» **Consegne dell'esercizio**:
(a) Secondo la recensione del film di Bellocchio, in quale regione fugge Franco Elica in preda all'angoscia?
(b) Riproduci fedelmente i record dall'inizio fino alla riga che contiene "road 2 (track): [(0,229),(222,93)]", inclusa. Lascia fuori le immagini.

» **Brano di partenza**:
----------

Regia di Marco Bellocchio vedi scheda film
“Ritiriamoci nel silenzio per meditare sulle parole” è la prima frase che si pronuncia nel film. Una sorta di prefazione-invito: al Cinema, innanzitutto, ai componenti della famiglia tradizionale poi. A se stessi, alla fine.
In continuità con L’ora di religione, uno dei migliori registi “alieni” italiani, il piacentino Marco Bellocchio, quello del “primato dell’immagine”, ci riporta nel suo mondo, questa volta abitato da Franco Elica, un famoso regista in piena crisi umana e professionale. Sua figlia si sposa in chiesa, evento che lo infastidisce non poco. Inoltre, sta per preparare l’ennesima versione filmica dei Promessi Sposi. In preda ad un’evidente angoscia esistenziale, fugge in Sicilia, dove conosce un regista di matrimoni con cui fa amicizia. Dopo poco, nel paese dove si è rifugiato si viene a sapere della sua presenza, così un nobile del luogo lo ingaggia per girare il film del matrimonio della figlia. Quest’ultima è una bella ragazza, triste e malinconica, che farà perdere la testa proprio a Franco Elica.
Avendo un’idea di cinema molto precisa, di pari a quella delle altre arti visive del Novecento, Bellocchio lavora per sottrazione: libera il cinema dal predominio della parola, e quindi del racconto, prediligendo l’immagine, mai scontata e fine a sé stessa. Perciò Il regista di matrimoni può essere considerato un “inno alla libertà espressiva”. Un’espressività che è essenziale, minimalista, ridotta all’osso, ma assolutamente psicanalitica. Tant’è che lo stesso viaggio che Franco Elica compie è coadiuvato dalla misteriosa presenza di altrettanti personaggi fuori dal comune, che insieme ai luoghi (una Sicilia arcaica e magica, alla maniera di Visconti), ben definiscono il viaggio interiore che il regista di matrimoni compie. Non è difficile poter accostare Entr’acte di René Claire a questo lavoro di Bellocchio, che potremmo definire per questo dadaista.

----------

» **Materiale fornito**:
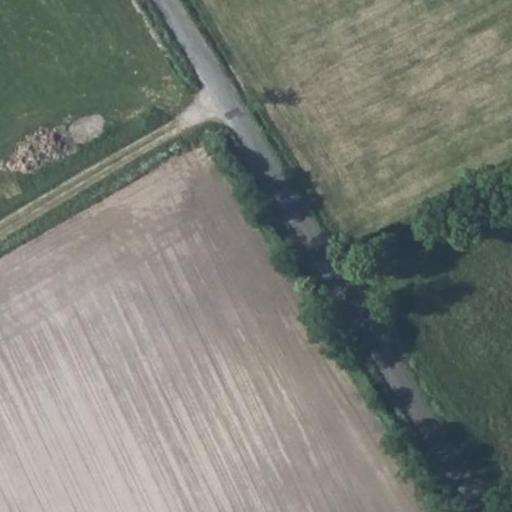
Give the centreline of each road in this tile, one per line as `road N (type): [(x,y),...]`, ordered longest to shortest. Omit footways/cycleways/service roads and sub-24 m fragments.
road 1 (unclassified): [(481,511),(164,0)]
road 2 (track): [(0,229),(222,93)]
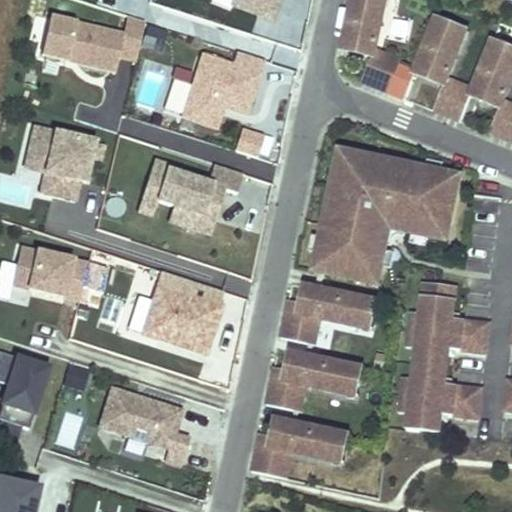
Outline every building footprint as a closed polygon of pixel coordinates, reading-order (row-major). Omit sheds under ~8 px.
[(234,0),(232,6),(271,21),(278,0),(234,0)] [(376,52),(385,8),(372,5),(373,0),(353,0),(344,45),(355,47),(354,52),(373,56),(362,84),(389,94),(399,67),(401,62),(376,52)] [(385,8),(387,2),(377,0),(373,0),(372,5),(385,8)] [(134,61),(143,23),(125,18),(121,35),(48,18),(39,55),(113,72),(117,57),(134,61)] [(448,80),(463,40),(451,35),(453,29),(436,22),(417,69),(428,73),(426,78),(445,85),(434,112),(461,123),(472,96),(473,91),(474,90),(448,80)] [(166,31),(148,26),(142,46),(160,51),(166,31)] [(463,40),(465,34),(453,29),(451,35),(463,40)] [(510,52),(492,45),(474,90),(473,91),(484,96),(482,101),(501,108),(490,135),(511,143),(511,105),(504,102),(511,81),(511,59),(507,57),(510,52)] [(245,114),(262,60),(236,52),(232,66),(200,57),(180,118),(215,129),(222,107),(245,114)] [(426,78),(428,73),(417,69),(415,74),(426,78)] [(484,96),(473,91),(472,96),(482,101),(484,96)] [(241,127),(233,151),(256,158),(264,135),(241,127)] [(84,183),(94,143),(33,129),(26,156),(37,159),(45,170),(44,174),(39,193),(75,202),(79,182),(84,183)] [(375,166),(377,160),(340,152),(333,187),(339,189),(342,176),(362,163),(375,166)] [(45,170),(37,159),(26,156),(23,169),(44,174),(45,170)] [(446,242),(460,178),(377,160),(375,166),(362,163),(342,176),(339,189),(333,187),(314,273),(324,274),(378,286),(387,246),(382,245),(384,233),(395,226),(407,228),(405,233),(446,242)] [(236,193),(242,174),(213,165),(207,184),(166,171),(167,166),(152,162),(136,213),(150,217),(155,202),(172,207),(167,222),(211,236),(225,189),(236,193)] [(387,246),(390,230),(405,233),(407,228),(395,226),(384,233),(382,245),(387,246)] [(78,303),(87,265),(19,250),(11,287),(78,303)] [(87,266),(83,284),(99,287),(103,269),(87,266)] [(479,421),(482,391),(446,387),(450,351),(486,355),(490,325),(453,321),(457,288),(424,284),(421,314),(416,349),(413,380),(409,415),(407,431),(440,435),(442,416),(479,421)] [(362,329),(366,313),(372,314),(375,302),(321,291),(307,288),(303,306),(301,314),(287,311),(281,339),(315,346),(321,320),(362,329)] [(205,356),(221,307),(192,298),(190,303),(183,301),(179,293),(169,290),(152,300),(145,322),(154,339),(205,356)] [(301,314),(303,306),(289,303),(287,311),(301,314)] [(369,330),(372,314),(366,313),(362,329),(369,330)] [(416,349),(421,314),(412,313),(408,348),(416,349)] [(0,352),(0,380),(6,382),(0,403),(0,406),(33,417),(48,366),(0,352)] [(348,396),(352,380),(358,381),(360,369),(292,354),(288,372),(287,381),(273,378),(267,405),(301,413),(307,387),(348,396)] [(64,387),(83,390),(86,369),(67,366),(64,387)] [(287,381),(288,372),(274,369),(273,378),(287,381)] [(409,415),(413,380),(404,379),(400,414),(409,415)] [(354,397),(358,381),(352,380),(348,396),(354,397)] [(175,435),(182,412),(112,390),(99,428),(169,450),(166,460),(182,466),(190,440),(175,435)] [(15,461),(35,465),(43,431),(0,421),(0,443),(18,448),(15,461)] [(343,448),(346,436),(292,424),(278,421),(274,439),(272,447),(259,444),(252,473),(286,480),(292,454),(334,463),(337,447),(343,448)] [(272,447),(274,439),(260,436),(259,444),(272,447)] [(340,464),(343,448),(337,447),(334,463),(340,464)] [(34,511),(40,485),(0,477),(0,511),(34,511)]
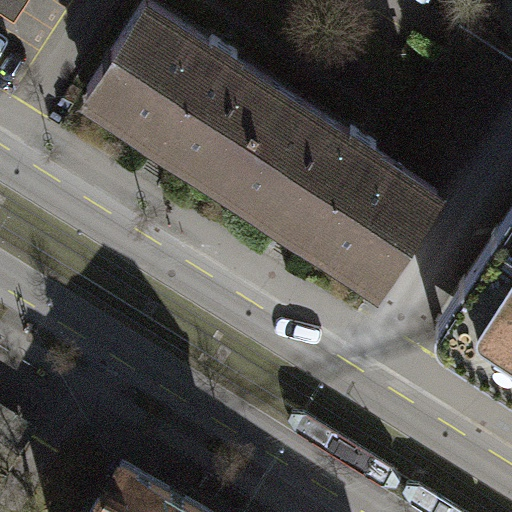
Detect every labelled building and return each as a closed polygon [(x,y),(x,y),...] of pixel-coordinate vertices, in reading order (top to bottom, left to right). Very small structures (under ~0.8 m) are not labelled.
[(190,149),(222,169),(250,127),(243,122),(273,77),(236,54),(239,50),(211,32),(209,36),(153,0),(143,0),(90,84),(126,107),(124,110),(188,151),(190,149)] [(386,151),(439,185),(511,72),(511,57),(461,25),(396,125),(401,128),(386,151)] [(348,126),(273,77),(243,122),(250,127),(222,169),(281,207),(279,210),(343,252),(345,249),(382,273),(439,185),(386,151),(376,144),(379,140),(351,122),(348,126)] [(511,200),(439,313),(436,319),(435,325),(437,333),(441,339),(511,385),(511,200)] [(0,465),(25,428),(0,412),(0,465)] [(91,511),(217,511),(123,458),(91,511)]
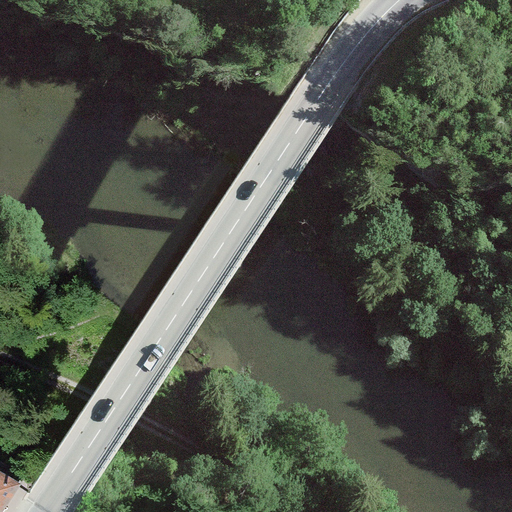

----------

» **Risposte**:
(a) In Sicilia.

(b)
Give the centreline of each road in this tile, one per line as `road N (type): [(x,y),...]`, ordered longest to shortest. Omit footways/cycleways/service roads and sub-24 m fragments.
road 1 (unclassified): [(481,511),(164,0)]
road 2 (track): [(0,229),(222,93)]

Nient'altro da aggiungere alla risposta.